Your instructions:
Report all lines below with the word "Only".

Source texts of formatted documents
= = = =
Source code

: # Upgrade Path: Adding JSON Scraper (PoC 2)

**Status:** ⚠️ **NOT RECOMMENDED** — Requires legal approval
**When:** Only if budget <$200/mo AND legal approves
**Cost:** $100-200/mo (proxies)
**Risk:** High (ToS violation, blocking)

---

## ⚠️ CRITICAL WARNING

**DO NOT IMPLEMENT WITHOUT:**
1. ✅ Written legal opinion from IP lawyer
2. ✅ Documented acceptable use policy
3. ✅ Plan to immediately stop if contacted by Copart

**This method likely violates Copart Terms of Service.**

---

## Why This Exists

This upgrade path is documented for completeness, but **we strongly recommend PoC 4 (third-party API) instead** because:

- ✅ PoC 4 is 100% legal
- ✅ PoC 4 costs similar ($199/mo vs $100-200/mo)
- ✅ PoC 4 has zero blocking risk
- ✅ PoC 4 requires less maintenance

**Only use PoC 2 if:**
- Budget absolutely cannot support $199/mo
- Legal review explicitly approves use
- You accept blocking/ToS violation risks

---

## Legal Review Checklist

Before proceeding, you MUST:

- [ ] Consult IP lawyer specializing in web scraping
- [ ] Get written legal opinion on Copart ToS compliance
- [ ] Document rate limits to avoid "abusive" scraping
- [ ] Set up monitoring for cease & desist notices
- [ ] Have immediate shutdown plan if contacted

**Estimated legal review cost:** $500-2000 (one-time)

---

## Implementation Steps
= = = =
Task response:
**When:** Only if budget <$200/mo AND legal approves
**Only use PoC 2 if:**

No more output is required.